The uproar was so universal that less than an hour later, at 1:40P.M. EST, the First Lady's spokesperson Stephanie Grisham was forced to address it. (This from a spokesperson and team that rarely addresses anything.) "It's a jacket. There was no hidden message. After today's important visit to Texas, I hope this isn't what the media is going to choose to focus on," Grisham told ABC White House reporter Meredith McGraw. That means that even if the jacket had been a very unhappy accident earlier in the day, by mid-afternoon the First Lady and her team were well aware how insensitive the messaging had been. Ok.
But then what happened? She put the jacket back on.
When Melania deplaned in Maryland yesterday afternoon, she was photographed wearing the jacket again. It was 82° in Maryland yesterday; she didn't need a jacket.
Should that surprise us? Absolutely not. There's a sad little #FreeMelania meme on the internet, the joke being that Melania is a prisoner in her husband's lair. It strips the First Lady of autonomous thought, but it also absolves her of insensitive actions. Melania is not a prisoner, and she's not careless-especially not about her wardrobe. "I style myself and choose what to wear based on what I feel good in it," she told ELLE reporter Hayley Phelan an interview in 2016. "I always wear what I like and what is appropriate for the occasion."

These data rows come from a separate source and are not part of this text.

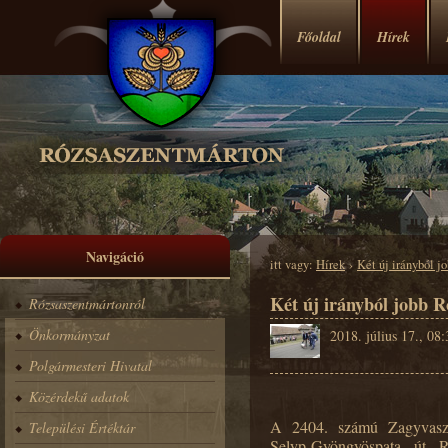
Főoldal
Hírek
Navigáció
itt vagy:
Hírek
›
Két új irányból 
Két új irányból jobb 
Rózsaszentmártonról
Önkormányzat
2018. július 17., 08:
Polgármesteri Hivatal
Közérdekű adatok
A 2404. számú Zagyvaszá
Települési Értéktár
Selyp-Gyöngyöspata út Ró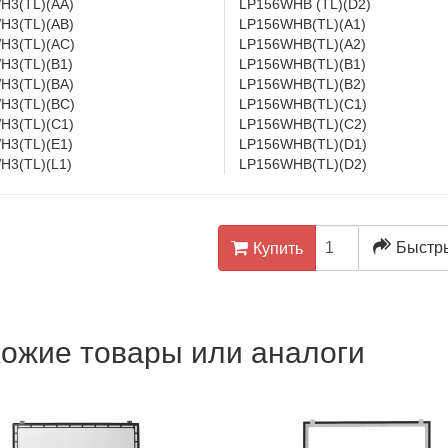
H3(TL)(AA)
LP156WHB (TL)(D2)
H3(TL)(AB)
LP156WHB(TL)(A1)
H3(TL)(AC)
LP156WHB(TL)(A2)
H3(TL)(B1)
LP156WHB(TL)(B1)
H3(TL)(BA)
LP156WHB(TL)(B2)
H3(TL)(BC)
LP156WHB(TL)(C1)
H3(TL)(C1)
LP156WHB(TL)(C2)
H3(TL)(E1)
LP156WHB(TL)(D1)
H3(TL)(L1)
LP156WHB(TL)(D2)
Быстры
Купить
ожие товары или аналоги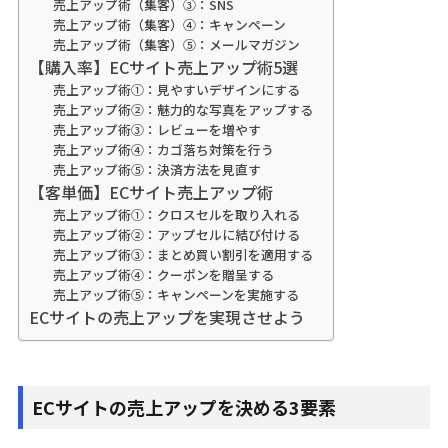
売上アップ術（集客）③：SNS
売上アップ術（集客）④：キャンペーン
売上アップ術（集客）⑤：メールマガジン
【購入率】ECサイト売上アップ術5選
売上アップ術①：見やすいデザインにする
売上アップ術②：魅力的な写真をアップする
売上アップ術③：レビューを増やす
売上アップ術④：カゴ落ち対策を行う
売上アップ術⑤：決済方法を見直す
【客単価】ECサイト売上アップ術
売上アップ術①：クロスセルを取り入れる
売上アップ術②：アップセルに結び付ける
売上アップ術③：まとめ買い割引を適用する
売上アップ術④：クーポンを贈呈する
売上アップ術⑤：キャンペーンを実施する
ECサイトの売上アップを実現させよう
ECサイトの売上アップを決める3要素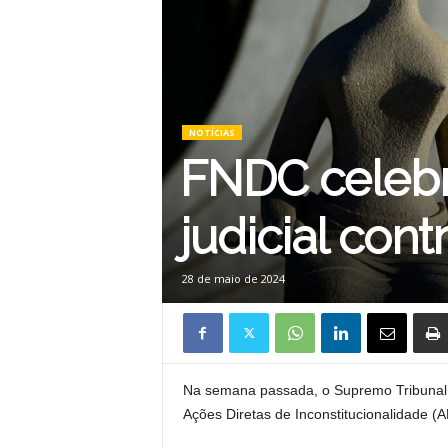
NOTÍCIAS
FNDC celebr
judicial cont
28 de maio de 2024
Na semana passada, o Supremo Tribunal Fe
Ações Diretas de Inconstitucionalidade (A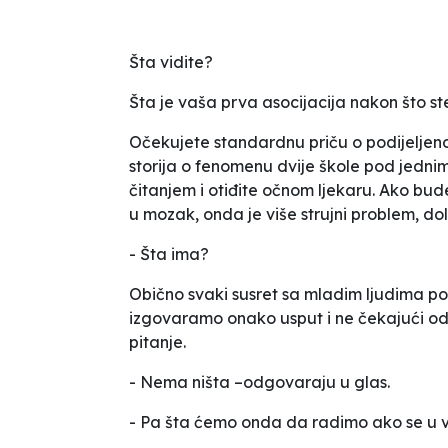
Šta vidite?
Šta je vaša prva asocijacija nakon što st
Očekujete standardnu priču o podijeljenos
storija o fenomenu
dvije škole pod jedni
čitanjem i otiđite očnom ljekaru. Ako bud
u mozak, onda je
više strujni problem, do
- Šta ima?
Obično svaki susret sa mladim ljudima poč
izgovaramo onako usput i ne čekajući odgo
pitanje.
- Nema ništa –odgovaraju u glas.
- Pa šta ćemo onda da radimo ako se u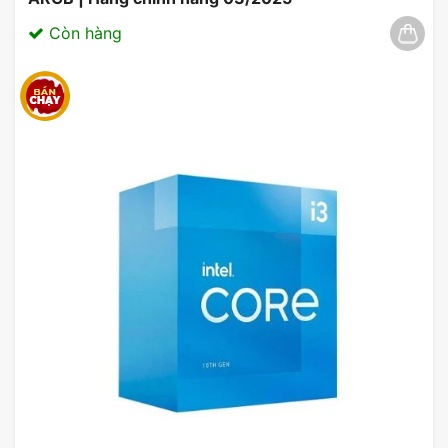
Còn hàng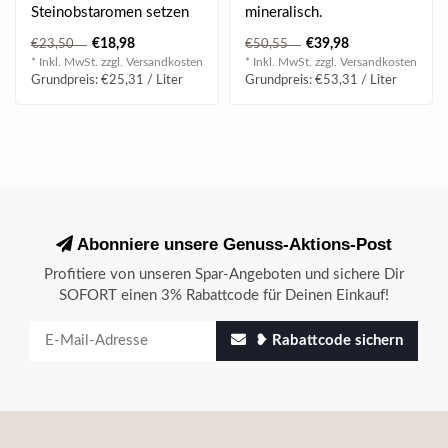
Steinobstaromen setzen
mineralisch.
ein erstes Ausrufezeichen.
€18,98
€39,98
€23,50
€50,55
* Inkl. MwSt. zzgl.
Versandkosten
* Inkl. MwSt. zzgl.
Versandkosten
Grundpreis: €25,31 / Liter
Grundpreis: €53,31 / Liter
Abonniere unsere Genuss-Aktions-Post
Profitiere von unseren Spar-Angeboten und sichere Dir
SOFORT einen 3% Rabattcode für Deinen Einkauf!
❥ Rabattcode sichern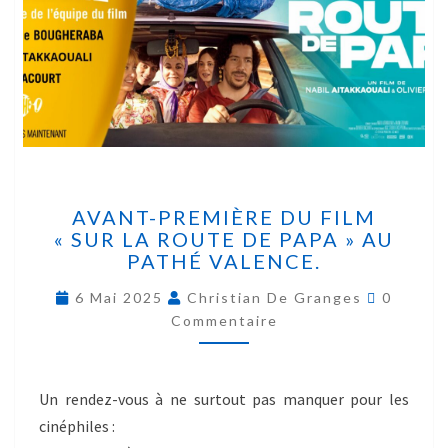
AVANT-PREMIÈRE DU FILM
« SUR LA ROUTE DE PAPA » AU
PATHÉ VALENCE.
6 Mai 2025
Christian De Granges
0
Commentaire
Un rendez-vous à ne surtout pas manquer pour les
cinéphiles :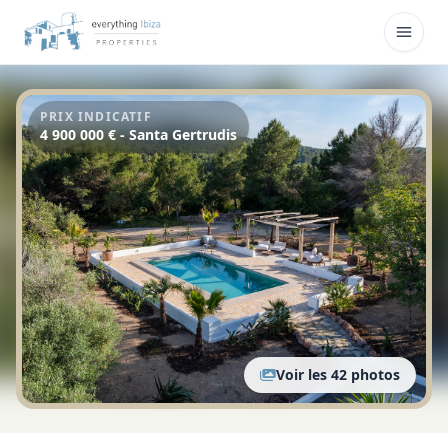
Skip to main content
Ouvri
PRIX INDICATIF
4 900 000 € - Santa Gertrudis
Voir les 42 photos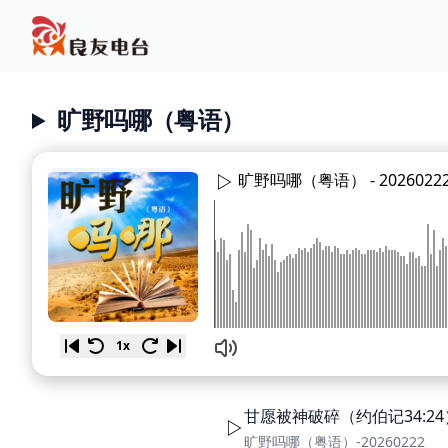
旷野吗哪（粤语）
旷野吗哪（粤语） -
2026022
1x
甘愿被神破碎（约伯记34:24
旷野吗哪（粤语）-20260222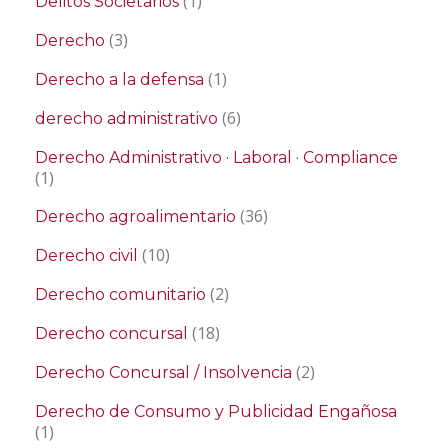
(1)
Delitos Societarios
(3)
Derecho
(1)
Derecho a la defensa
(6)
derecho administrativo
Derecho Administrativo · Laboral · Compliance
(1)
(36)
Derecho agroalimentario
(10)
Derecho civil
(2)
Derecho comunitario
(18)
Derecho concursal
(2)
Derecho Concursal / Insolvencia
Derecho de Consumo y Publicidad Engañosa
(1)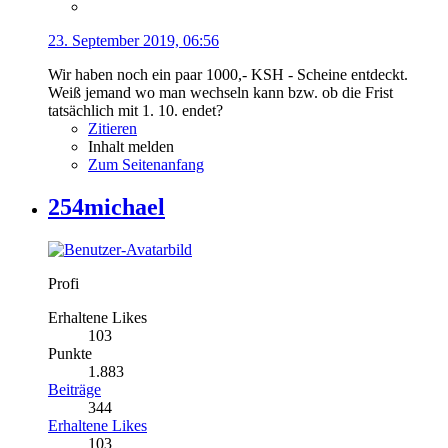
23. September 2019, 06:56
Wir haben noch ein paar 1000,- KSH - Scheine entdeckt.
Weiß jemand wo man wechseln kann bzw. ob die Frist
tatsächlich mit 1. 10. endet?
Zitieren
Inhalt melden
Zum Seitenanfang
254michael
Profi
Erhaltene Likes
103
Punkte
1.883
Beiträge
344
Erhaltene Likes
103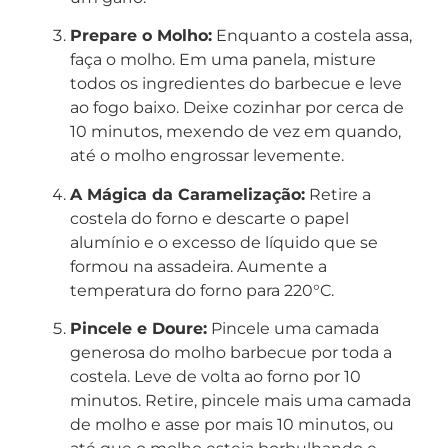
Prepare o Molho:
Enquanto a costela assa,
faça o molho. Em uma panela, misture
todos os ingredientes do barbecue e leve
ao fogo baixo. Deixe cozinhar por cerca de
10 minutos, mexendo de vez em quando,
até o molho engrossar levemente.
A Mágica da Caramelização:
Retire a
costela do forno e descarte o papel
alumínio e o excesso de líquido que se
formou na assadeira. Aumente a
temperatura do forno para 220°C.
Pincele e Doure:
Pincele uma camada
generosa do molho barbecue por toda a
costela. Leve de volta ao forno por 10
minutos. Retire, pincele mais uma camada
de molho e asse por mais 10 minutos, ou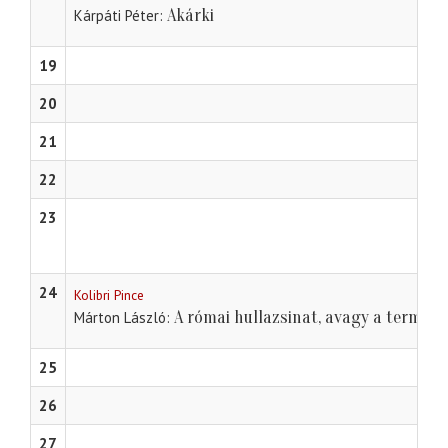
Akárki
Kárpáti Péter
19
20
21
22
23
24
Kolibri Pince
A római hullazsinat, avagy a termés
Márton László
25
26
27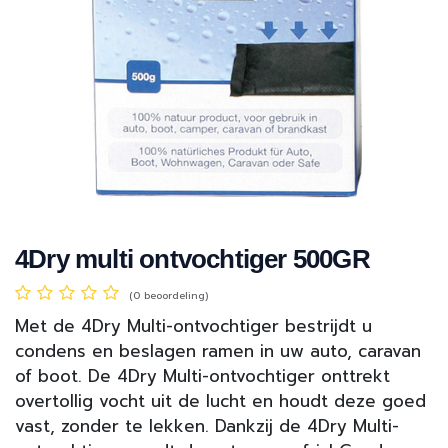
4Dry multi ontvochtiger 500GR
(0 beoordeling)
Met de 4Dry Multi-ontvochtiger bestrijdt u
condens en beslagen ramen in uw auto, caravan
of boot. De 4Dry Multi-ontvochtiger onttrekt
overtollig vocht uit de lucht en houdt deze goed
vast, zonder te lekken. Dankzij de 4Dry Multi-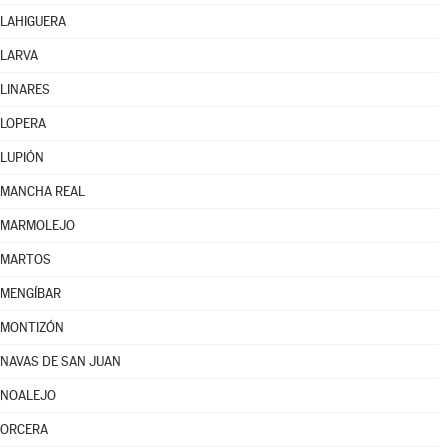
LAHIGUERA
LARVA
LINARES
LOPERA
LUPIÓN
MANCHA REAL
MARMOLEJO
MARTOS
MENGÍBAR
MONTIZÓN
NAVAS DE SAN JUAN
NOALEJO
ORCERA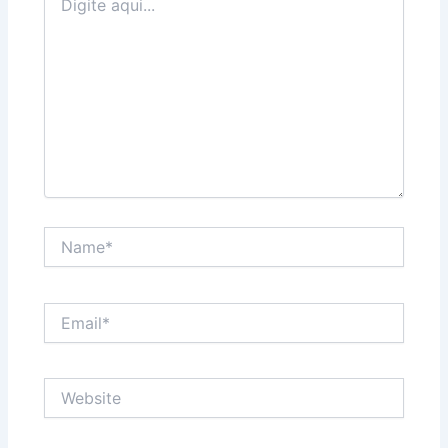
aqui...
Name*
Email*
Website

Melania's coat presents us with a horrifying reality: It was on purpose, and it's exactly what she thinks. The clothes that Melania chooses to wear and not wear, the words she chooses to say or not say, all of it is intentional. She is a woman who cares about how she presents herself. And when she tells us, with her appearance or with her words or with a combination of both, that she doesn't care, we should believe her. It's as callous and misanthropic as statement as any first lady has ever made in history, and its an action and line of beliefs unworthy of the position.